Otros artículos de Javier Barbado

19 jun. 2015 11:49H
SE LEE EN 4 minutos
A finales del siglo XIX una serie de investigadores sacrificó a miles de conejillos de Indias para dar con el suero antidiftérico, el remedio para esta enfermedad infecciosa que ha irrumpido en la información periodística española (y de parte del mundo) a cuenta de un solo caso –el primero en 28 años en España– en un niño de seis años de Olot (Gerona), que permanece ingresado en el Hospital Vall d’Hebron de Barcelona en estado grave, lo cual no ha bastado para que algunos colectivos dejen de advertir de los riesgos de las vacunas como recurso preventivo de salud pública.

Pero lo sucedido dista de tratarse de un fenómeno novedoso, aislado e incluso imprevisto.

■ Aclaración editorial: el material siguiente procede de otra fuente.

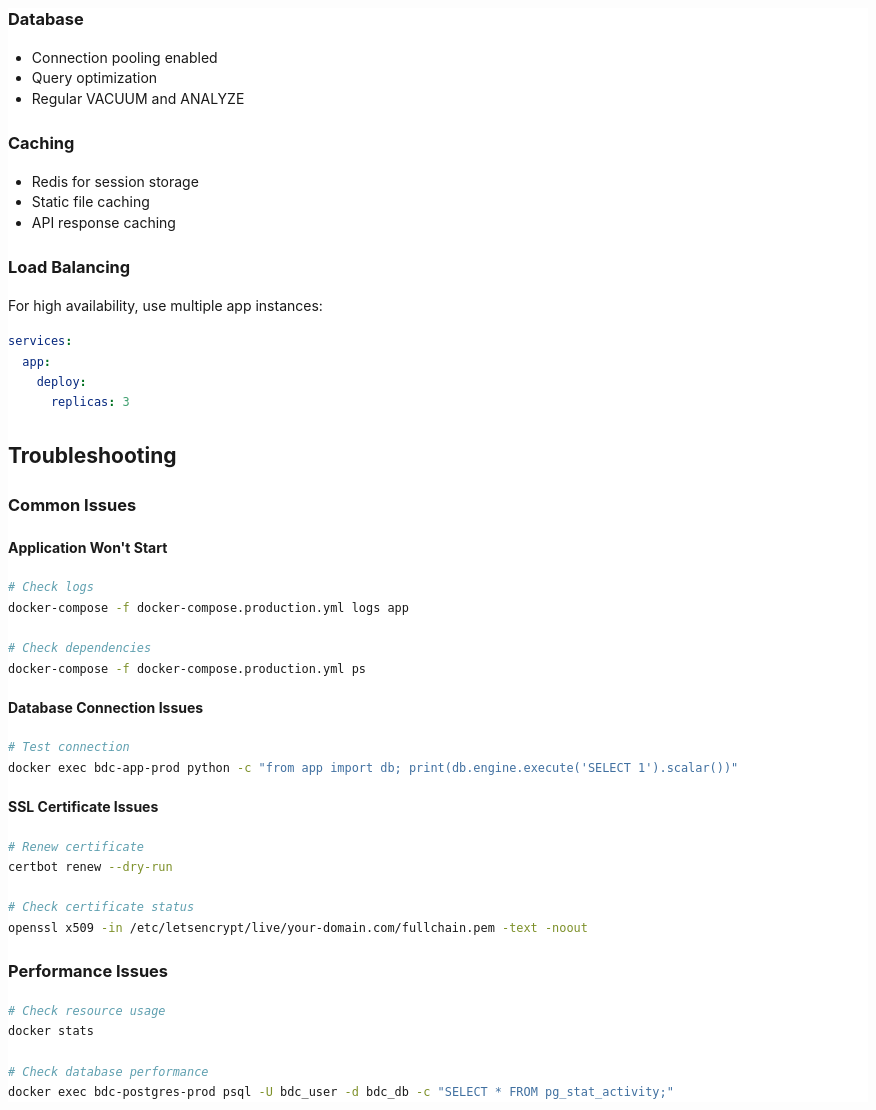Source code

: ### Database
- Connection pooling enabled
- Query optimization
- Regular VACUUM and ANALYZE

### Caching
- Redis for session storage
- Static file caching
- API response caching

### Load Balancing
For high availability, use multiple app instances:
```yaml
services:
  app:
    deploy:
      replicas: 3
```

## Troubleshooting

### Common Issues

#### Application Won't Start
```bash
# Check logs
docker-compose -f docker-compose.production.yml logs app

# Check dependencies
docker-compose -f docker-compose.production.yml ps
```

#### Database Connection Issues
```bash
# Test connection
docker exec bdc-app-prod python -c "from app import db; print(db.engine.execute('SELECT 1').scalar())"
```

#### SSL Certificate Issues
```bash
# Renew certificate
certbot renew --dry-run

# Check certificate status
openssl x509 -in /etc/letsencrypt/live/your-domain.com/fullchain.pem -text -noout
```

### Performance Issues
```bash
# Check resource usage
docker stats

# Check database performance
docker exec bdc-postgres-prod psql -U bdc_user -d bdc_db -c "SELECT * FROM pg_stat_activity;"
```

Varios especialistas, entre ellos la catedrática de Medicina Olga Ilínskaya, del Instituto de Medicina General y Biología de Rusia, han traído a colación el recuerdo de que, tras la desintegración de la Unión de Repúblicas Socialistas Soviéticas (URSS), se detectaron brotes de difteria en aquellas naciones disgregadas (más de 150.000 casos registrados desde 1990). Y el médico Carles Pigrau Serrallach dejó escrito en la edición de 2012 de la biblia española de la Medicina Interna, el Farreras-Rozman, la siguiente aseveración profética en relación con la enfermedad: “Preocupa su reaparición en España, como ha sucedido en otros países europeos”. 

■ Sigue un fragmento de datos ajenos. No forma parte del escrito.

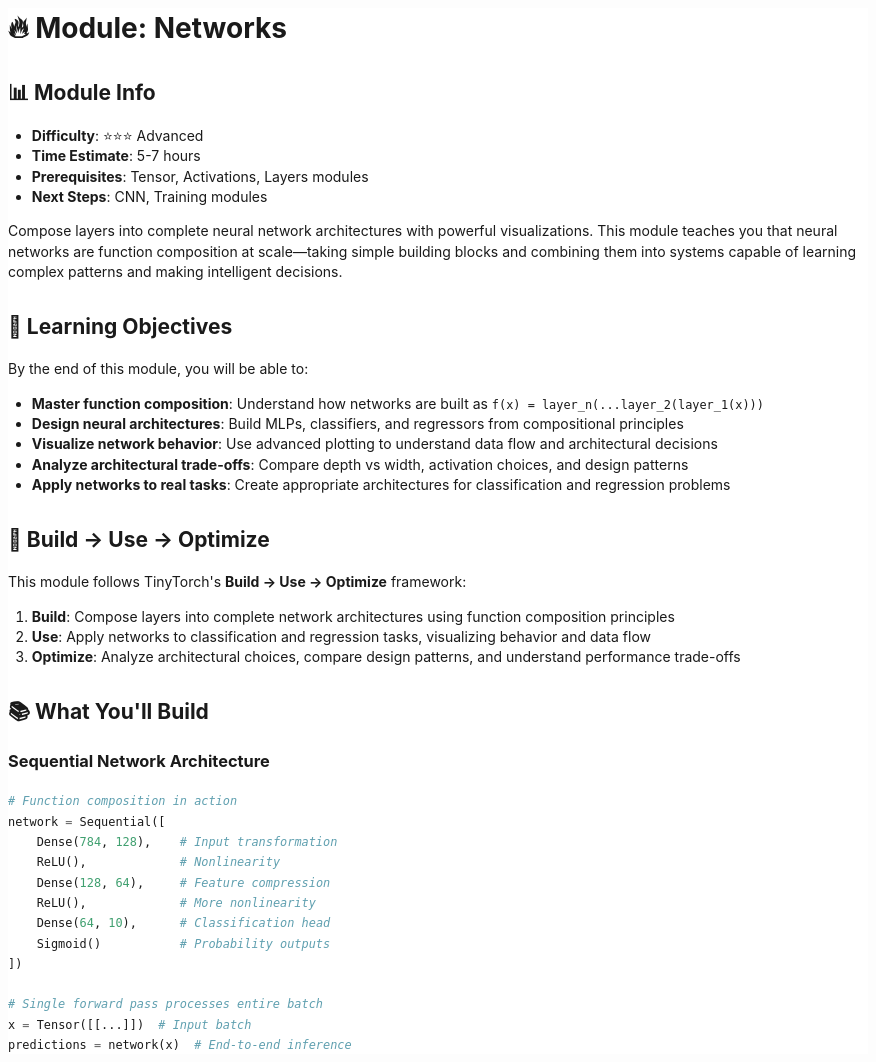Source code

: # 🔥 Module: Networks

## 📊 Module Info
- **Difficulty**: ⭐⭐⭐ Advanced
- **Time Estimate**: 5-7 hours
- **Prerequisites**: Tensor, Activations, Layers modules
- **Next Steps**: CNN, Training modules

Compose layers into complete neural network architectures with powerful visualizations. This module teaches you that neural networks are function composition at scale—taking simple building blocks and combining them into systems capable of learning complex patterns and making intelligent decisions.

## 🎯 Learning Objectives

By the end of this module, you will be able to:

- **Master function composition**: Understand how networks are built as `f(x) = layer_n(...layer_2(layer_1(x)))`
- **Design neural architectures**: Build MLPs, classifiers, and regressors from compositional principles
- **Visualize network behavior**: Use advanced plotting to understand data flow and architectural decisions
- **Analyze architectural trade-offs**: Compare depth vs width, activation choices, and design patterns
- **Apply networks to real tasks**: Create appropriate architectures for classification and regression problems

## 🧠 Build → Use → Optimize

This module follows TinyTorch's **Build → Use → Optimize** framework:

1. **Build**: Compose layers into complete network architectures using function composition principles
2. **Use**: Apply networks to classification and regression tasks, visualizing behavior and data flow
3. **Optimize**: Analyze architectural choices, compare design patterns, and understand performance trade-offs

## 📚 What You'll Build

### Sequential Network Architecture
```python
# Function composition in action
network = Sequential([
    Dense(784, 128),    # Input transformation
    ReLU(),             # Nonlinearity
    Dense(128, 64),     # Feature compression
    ReLU(),             # More nonlinearity
    Dense(64, 10),      # Classification head
    Sigmoid()           # Probability outputs
])

# Single forward pass processes entire batch
x = Tensor([[...]])  # Input batch
predictions = network(x)  # End-to-end inference
```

Conocemos, también, que la bacteria y el veneno que segrega han sido causas de epidemias históricas, y que, observada a lo largo del tiempo, se han documentado picos de virulencia en su capacidad mortífera, pero también considerables caídas (no solo tras descubrirse la vacuna sino incluso antes por razones desconocidas).

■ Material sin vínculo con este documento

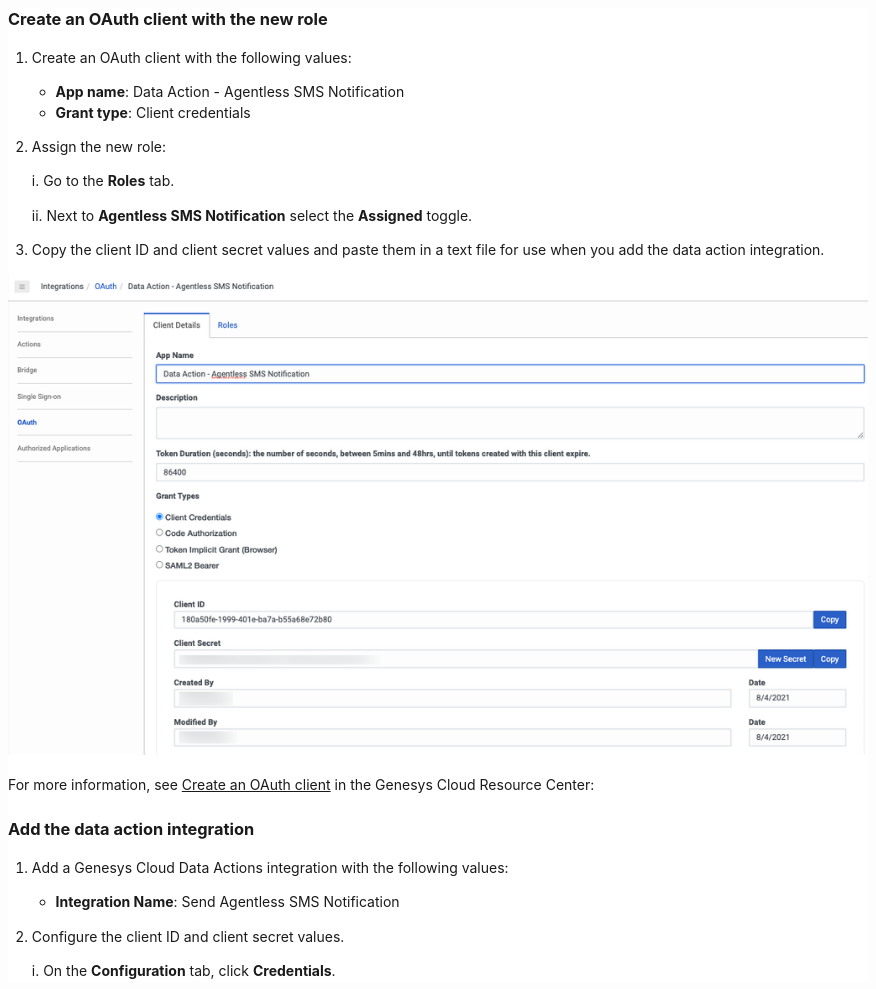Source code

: ### Create an OAuth client with the new role

1. Create an OAuth client with the following values:

    * **App name**: Data Action - Agentless SMS Notification
    * **Grant type**: Client credentials

2. Assign the new role:

    i. Go to the **Roles** tab.

    ii. Next to **Agentless SMS Notification** select the **Assigned** toggle.

3. Copy the client ID and client secret values and paste them in a text file for use when you add the data action integration.

  ![OAuth client](images/oauth-client.png "OAuth client")  

For more information, see [Create an OAuth client](https://help.mypurecloud.com/?p=188023 "Opens the Create an OAuth client article") in the Genesys Cloud Resource Center:

### Add the data action integration

1. Add a Genesys Cloud Data Actions integration with the following values:

    * **Integration Name**: Send Agentless SMS Notification

2. Configure the client ID and client secret values.

    i. On the **Configuration** tab, click **Credentials**.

Hace, pues, más de cien años y tras la estela de Federico Loeffler, otros dos científicos de nombre Emilio (Behring y Roux) descubrieron la solución parcial del acuciante problema de salud pública que por entonces asolaba a los países occidentales. Sin su hallazgo, la delegación rusa que colaboró de inmediato con las autoridades españolas a principios de este mes no habría dispuesto del suero que, en combinación con antibióticos, esperemos salve la vida del niño de Olot.

¿Cómo averiguaron estos investigadores la cura de la enfermedad? En efecto, fue Loeffler quien aisló el bacilo asociado a ella y quien formuló la hipótesis de que tal vez fuera una sustancia tóxica producida por la bacteria la que matara al huésped en tan poco tiempo. Después, la pareja antes nombrada probó, por separado, con diferentes sustancias químicas en busca de una que neutralizara ese veneno.

Una vez halladas (en el caso de Behring fue el tricloruro de yodo el que obró el milagro) extrajeron sangre de los conejillos de Indias que habían curado; separaron el fibrinógeno del plasma y almacenaron el suero resultante. Más tarde, el que se reveló más efectivo contra la toxina de la difteria fue el procedente de sangre de caballo obtenido por Roux, ya que logró reducir la mortalidad infantil por la infección del 50 al 26 por ciento, según precisa Paul de Kruif en Los cazadores de microbios, una curiosa crónica editada en 1938 por la editorial Claridad en Buenos Aires.

La vacuna y el suero de la difteria constituyen, por lo tanto, un excelente ejemplo de cómo la Medicina moderna da sus primeros (y decisivos) pasos rondando el comienzo del siglo XX, y traza su espectacular desarrollo en esa centuria y aun en los quince años de la actual.

Con todas sus imprecisiones, titubeos y aun errores abultados, la ciencia médica occidental acumula suficiente número de pruebas como para despreciar cualquier duda sobre su principal avance: la contención de las enfermedades infecciosas.

En este sentido, los llamados grupos antivacuna  no solo ignoran la evidencia científica, sino que atentan contra la inteligencia profunda del ser humano, es decir, su dimensión más sagrada, tal como la interpretan no pocos maestros de tradiciones espirituales milenarias (la cristiana entre ellas). Es decir, no se trata aquí de rebatir el adelanto científico con argumentos que apelan a la naturaleza –tal es el disfraz con que se visten esos radicales–; por el contrario, las vacunas muestran la faceta más elevada del hombre capaz de nadar contracorriente de las leyes de la materia en su beneficio y el de sus semejantes.

Hoy la difteria perdura en países en vías de desarrollo, donde se la considera endémica, por lo que, si se abandona la vacunación sistemática, se abre la puerta a los brotes epidémicos, tal como sucedió en los países exsoviéticos.